Content starts

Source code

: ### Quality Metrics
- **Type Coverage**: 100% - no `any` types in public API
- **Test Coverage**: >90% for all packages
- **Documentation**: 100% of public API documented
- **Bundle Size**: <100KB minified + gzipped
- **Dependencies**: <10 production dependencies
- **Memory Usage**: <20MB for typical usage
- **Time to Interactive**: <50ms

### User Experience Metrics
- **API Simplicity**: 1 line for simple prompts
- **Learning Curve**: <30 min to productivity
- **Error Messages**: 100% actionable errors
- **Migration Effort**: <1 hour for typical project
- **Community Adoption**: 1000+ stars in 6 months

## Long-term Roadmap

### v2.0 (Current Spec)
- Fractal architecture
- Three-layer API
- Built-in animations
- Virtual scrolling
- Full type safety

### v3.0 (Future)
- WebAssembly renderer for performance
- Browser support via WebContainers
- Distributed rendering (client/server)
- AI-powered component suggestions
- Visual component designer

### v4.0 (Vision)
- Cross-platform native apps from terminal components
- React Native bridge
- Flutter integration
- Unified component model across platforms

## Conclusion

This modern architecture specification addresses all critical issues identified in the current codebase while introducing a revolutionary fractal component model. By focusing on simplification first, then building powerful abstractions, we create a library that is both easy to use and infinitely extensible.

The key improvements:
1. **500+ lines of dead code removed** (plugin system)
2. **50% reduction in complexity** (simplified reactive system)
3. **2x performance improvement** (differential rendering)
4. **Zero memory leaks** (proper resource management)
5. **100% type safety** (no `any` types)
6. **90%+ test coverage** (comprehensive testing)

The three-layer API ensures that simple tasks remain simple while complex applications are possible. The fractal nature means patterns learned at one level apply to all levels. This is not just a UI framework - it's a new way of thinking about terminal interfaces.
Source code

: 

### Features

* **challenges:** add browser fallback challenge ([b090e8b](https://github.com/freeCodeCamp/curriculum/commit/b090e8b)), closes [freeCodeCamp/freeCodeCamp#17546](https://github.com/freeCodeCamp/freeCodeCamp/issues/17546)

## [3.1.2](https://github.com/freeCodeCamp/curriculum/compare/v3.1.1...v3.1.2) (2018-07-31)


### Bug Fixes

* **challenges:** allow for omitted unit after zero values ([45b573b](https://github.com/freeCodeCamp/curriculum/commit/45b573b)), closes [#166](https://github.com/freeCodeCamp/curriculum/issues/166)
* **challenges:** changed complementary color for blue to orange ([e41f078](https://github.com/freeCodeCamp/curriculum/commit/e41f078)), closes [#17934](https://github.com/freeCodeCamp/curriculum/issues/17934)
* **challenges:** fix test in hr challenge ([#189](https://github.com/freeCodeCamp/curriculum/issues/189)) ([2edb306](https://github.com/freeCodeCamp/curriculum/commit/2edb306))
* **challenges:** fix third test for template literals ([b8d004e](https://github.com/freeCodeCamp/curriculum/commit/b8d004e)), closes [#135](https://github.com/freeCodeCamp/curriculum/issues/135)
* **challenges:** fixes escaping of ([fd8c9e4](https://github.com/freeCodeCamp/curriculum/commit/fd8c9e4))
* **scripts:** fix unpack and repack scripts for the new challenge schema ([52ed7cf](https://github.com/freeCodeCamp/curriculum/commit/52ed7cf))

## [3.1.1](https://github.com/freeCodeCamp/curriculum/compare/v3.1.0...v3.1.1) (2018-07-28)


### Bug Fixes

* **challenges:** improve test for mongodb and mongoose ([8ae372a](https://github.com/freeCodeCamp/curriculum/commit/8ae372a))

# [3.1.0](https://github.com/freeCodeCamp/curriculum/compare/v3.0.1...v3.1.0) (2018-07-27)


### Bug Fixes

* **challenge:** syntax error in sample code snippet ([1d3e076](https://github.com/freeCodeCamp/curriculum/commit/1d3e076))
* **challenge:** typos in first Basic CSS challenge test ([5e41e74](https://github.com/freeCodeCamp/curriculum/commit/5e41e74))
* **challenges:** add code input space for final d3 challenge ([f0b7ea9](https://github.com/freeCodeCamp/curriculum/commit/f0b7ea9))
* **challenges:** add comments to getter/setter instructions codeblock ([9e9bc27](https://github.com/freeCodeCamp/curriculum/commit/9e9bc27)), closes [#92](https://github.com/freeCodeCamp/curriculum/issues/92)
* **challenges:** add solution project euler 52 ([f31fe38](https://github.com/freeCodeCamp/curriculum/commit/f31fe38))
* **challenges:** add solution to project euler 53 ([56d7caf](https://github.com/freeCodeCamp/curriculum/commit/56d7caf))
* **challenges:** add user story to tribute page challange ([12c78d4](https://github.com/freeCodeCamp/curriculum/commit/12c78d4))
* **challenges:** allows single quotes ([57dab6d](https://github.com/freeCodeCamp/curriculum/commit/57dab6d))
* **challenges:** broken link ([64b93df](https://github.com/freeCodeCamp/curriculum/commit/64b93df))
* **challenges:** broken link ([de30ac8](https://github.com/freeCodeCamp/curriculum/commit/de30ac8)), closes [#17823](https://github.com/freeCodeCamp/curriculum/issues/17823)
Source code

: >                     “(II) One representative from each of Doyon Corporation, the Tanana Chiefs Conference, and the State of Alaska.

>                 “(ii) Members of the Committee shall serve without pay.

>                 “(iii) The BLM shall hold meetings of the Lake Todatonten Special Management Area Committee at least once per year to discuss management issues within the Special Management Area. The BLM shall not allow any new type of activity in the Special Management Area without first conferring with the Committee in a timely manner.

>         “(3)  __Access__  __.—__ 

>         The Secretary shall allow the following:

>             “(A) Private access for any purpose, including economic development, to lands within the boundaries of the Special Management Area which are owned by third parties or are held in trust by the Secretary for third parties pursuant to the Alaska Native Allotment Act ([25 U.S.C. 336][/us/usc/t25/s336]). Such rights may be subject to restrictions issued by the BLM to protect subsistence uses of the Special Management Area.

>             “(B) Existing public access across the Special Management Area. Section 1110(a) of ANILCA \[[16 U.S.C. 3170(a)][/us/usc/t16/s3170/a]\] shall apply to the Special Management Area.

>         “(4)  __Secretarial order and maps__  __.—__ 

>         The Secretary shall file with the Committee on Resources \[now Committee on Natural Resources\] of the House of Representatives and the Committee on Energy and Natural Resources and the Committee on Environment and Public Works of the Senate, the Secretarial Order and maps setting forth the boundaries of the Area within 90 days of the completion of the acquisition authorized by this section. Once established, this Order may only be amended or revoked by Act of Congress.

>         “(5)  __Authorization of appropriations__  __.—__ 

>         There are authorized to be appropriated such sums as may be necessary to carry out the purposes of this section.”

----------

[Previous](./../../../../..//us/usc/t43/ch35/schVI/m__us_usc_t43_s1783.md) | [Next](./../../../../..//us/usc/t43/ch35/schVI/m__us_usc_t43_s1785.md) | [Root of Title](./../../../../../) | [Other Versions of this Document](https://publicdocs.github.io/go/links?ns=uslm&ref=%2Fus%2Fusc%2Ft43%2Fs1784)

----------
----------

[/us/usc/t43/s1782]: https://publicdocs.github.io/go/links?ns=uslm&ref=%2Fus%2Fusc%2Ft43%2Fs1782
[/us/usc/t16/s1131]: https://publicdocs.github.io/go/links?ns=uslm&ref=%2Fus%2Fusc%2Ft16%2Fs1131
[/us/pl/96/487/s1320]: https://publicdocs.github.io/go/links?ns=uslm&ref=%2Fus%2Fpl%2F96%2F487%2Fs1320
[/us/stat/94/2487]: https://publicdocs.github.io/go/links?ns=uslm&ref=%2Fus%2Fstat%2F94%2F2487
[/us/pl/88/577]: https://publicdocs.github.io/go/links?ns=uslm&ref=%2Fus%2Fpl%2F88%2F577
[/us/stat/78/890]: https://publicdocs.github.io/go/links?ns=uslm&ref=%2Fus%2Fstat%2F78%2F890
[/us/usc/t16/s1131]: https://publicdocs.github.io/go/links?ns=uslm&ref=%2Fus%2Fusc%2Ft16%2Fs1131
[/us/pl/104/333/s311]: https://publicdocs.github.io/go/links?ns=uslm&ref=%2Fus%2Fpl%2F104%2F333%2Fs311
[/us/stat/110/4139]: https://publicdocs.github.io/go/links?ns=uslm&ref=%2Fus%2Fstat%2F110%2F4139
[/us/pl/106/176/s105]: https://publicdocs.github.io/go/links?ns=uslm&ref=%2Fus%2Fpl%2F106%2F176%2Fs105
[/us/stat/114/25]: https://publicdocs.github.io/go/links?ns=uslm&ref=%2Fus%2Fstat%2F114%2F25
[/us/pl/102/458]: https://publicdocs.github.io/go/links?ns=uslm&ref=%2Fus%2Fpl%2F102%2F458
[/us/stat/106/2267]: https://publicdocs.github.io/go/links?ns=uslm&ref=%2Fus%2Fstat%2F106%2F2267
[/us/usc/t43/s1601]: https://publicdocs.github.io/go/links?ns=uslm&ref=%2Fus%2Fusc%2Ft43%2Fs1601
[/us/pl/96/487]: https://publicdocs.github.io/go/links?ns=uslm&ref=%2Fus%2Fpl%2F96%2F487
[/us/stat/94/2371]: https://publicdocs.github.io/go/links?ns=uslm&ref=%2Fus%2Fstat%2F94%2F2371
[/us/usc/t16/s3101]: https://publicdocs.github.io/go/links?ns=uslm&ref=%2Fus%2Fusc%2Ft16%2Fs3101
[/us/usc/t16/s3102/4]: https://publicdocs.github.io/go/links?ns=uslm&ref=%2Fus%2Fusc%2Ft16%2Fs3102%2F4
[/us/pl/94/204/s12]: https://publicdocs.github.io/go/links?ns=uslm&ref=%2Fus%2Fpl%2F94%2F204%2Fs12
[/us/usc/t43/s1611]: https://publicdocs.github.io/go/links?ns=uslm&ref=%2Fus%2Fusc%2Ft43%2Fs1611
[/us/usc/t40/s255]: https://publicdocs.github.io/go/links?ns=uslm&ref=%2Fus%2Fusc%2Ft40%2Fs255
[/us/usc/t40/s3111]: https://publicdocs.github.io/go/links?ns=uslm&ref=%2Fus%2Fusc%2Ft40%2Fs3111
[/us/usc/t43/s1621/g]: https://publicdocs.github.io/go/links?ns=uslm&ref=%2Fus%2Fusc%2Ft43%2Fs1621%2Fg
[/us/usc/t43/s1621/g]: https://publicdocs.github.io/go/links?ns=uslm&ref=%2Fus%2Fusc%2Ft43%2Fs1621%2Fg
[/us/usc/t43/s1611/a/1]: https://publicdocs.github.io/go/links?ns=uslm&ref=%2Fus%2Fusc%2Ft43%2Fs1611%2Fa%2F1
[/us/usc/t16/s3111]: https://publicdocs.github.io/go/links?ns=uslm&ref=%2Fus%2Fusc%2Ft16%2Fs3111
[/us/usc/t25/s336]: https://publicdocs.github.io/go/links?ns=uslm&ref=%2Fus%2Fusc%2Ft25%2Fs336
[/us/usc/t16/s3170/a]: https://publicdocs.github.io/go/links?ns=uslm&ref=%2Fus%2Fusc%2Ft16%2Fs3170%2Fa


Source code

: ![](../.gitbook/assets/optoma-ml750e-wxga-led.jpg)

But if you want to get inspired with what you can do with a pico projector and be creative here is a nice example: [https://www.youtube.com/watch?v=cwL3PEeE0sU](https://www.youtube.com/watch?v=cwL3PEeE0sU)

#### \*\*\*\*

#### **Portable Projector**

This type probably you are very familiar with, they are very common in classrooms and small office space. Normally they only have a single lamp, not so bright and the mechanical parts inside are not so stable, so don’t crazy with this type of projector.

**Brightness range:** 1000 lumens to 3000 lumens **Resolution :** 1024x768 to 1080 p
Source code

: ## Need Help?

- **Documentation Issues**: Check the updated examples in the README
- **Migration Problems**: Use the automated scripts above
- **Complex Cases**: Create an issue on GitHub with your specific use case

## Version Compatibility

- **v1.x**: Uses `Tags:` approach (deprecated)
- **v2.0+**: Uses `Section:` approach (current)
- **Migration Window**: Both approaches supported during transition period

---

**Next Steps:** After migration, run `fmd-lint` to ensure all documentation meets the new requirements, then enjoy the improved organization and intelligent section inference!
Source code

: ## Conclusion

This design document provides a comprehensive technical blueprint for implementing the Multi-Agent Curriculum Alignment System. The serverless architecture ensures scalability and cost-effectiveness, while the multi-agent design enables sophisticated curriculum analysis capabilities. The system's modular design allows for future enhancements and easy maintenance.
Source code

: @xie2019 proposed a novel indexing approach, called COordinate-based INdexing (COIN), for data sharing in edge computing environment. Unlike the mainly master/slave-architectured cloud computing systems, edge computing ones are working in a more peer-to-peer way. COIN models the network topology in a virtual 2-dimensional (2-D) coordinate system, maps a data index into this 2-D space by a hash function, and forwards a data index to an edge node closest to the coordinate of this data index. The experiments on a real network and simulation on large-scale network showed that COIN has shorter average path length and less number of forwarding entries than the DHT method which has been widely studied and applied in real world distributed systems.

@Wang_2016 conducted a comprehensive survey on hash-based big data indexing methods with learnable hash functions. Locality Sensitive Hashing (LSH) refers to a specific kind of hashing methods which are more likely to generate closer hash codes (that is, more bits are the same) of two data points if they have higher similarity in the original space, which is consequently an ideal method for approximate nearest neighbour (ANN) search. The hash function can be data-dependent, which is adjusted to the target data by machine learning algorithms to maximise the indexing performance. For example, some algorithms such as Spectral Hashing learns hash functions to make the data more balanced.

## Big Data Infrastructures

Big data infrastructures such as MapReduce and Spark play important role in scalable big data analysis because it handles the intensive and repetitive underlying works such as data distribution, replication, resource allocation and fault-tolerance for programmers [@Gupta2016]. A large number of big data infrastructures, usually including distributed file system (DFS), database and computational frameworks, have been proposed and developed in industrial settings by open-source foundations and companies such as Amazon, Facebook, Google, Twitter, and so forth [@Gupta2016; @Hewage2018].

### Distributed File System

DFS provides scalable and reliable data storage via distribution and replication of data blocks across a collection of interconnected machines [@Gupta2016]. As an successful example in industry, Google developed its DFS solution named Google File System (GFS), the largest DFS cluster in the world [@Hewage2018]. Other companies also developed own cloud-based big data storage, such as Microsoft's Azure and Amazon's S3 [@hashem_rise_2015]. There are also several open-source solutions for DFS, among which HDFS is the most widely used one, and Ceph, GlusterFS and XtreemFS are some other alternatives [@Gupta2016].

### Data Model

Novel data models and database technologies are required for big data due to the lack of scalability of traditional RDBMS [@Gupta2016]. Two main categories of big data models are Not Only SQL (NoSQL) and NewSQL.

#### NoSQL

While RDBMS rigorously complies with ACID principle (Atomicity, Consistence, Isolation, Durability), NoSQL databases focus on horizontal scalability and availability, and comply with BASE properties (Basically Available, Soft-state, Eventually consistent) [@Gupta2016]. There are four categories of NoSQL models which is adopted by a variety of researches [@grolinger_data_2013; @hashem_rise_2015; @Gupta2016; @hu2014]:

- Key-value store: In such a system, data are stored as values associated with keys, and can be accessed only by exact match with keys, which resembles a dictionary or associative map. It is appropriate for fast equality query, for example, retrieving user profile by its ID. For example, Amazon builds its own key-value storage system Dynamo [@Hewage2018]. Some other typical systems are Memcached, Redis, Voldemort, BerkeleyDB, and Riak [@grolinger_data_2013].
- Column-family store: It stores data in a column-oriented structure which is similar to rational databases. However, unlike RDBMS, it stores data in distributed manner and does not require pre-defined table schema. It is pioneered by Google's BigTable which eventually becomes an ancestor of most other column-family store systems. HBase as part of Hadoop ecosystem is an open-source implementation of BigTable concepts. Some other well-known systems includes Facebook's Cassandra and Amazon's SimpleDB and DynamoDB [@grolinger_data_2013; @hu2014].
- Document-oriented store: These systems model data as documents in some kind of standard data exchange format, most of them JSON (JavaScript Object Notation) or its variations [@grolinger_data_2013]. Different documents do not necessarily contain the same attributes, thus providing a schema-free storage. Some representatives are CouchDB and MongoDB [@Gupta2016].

Content ends

▶ [Exercise directions]: Begin with the first line of the records and reproduce each line as is, ending with the line that holds "### v3.0 (Future)".

▶ [Exercise result]:
Source code

: ### Quality Metrics
- **Type Coverage**: 100% - no `any` types in public API
- **Test Coverage**: >90% for all packages
- **Documentation**: 100% of public API documented
- **Bundle Size**: <100KB minified + gzipped
- **Dependencies**: <10 production dependencies
- **Memory Usage**: <20MB for typical usage
- **Time to Interactive**: <50ms

### User Experience Metrics
- **API Simplicity**: 1 line for simple prompts
- **Learning Curve**: <30 min to productivity
- **Error Messages**: 100% actionable errors
- **Migration Effort**: <1 hour for typical project
- **Community Adoption**: 1000+ stars in 6 months

## Long-term Roadmap

### v2.0 (Current Spec)
- Fractal architecture
- Three-layer API
- Built-in animations
- Virtual scrolling
- Full type safety

### v3.0 (Future)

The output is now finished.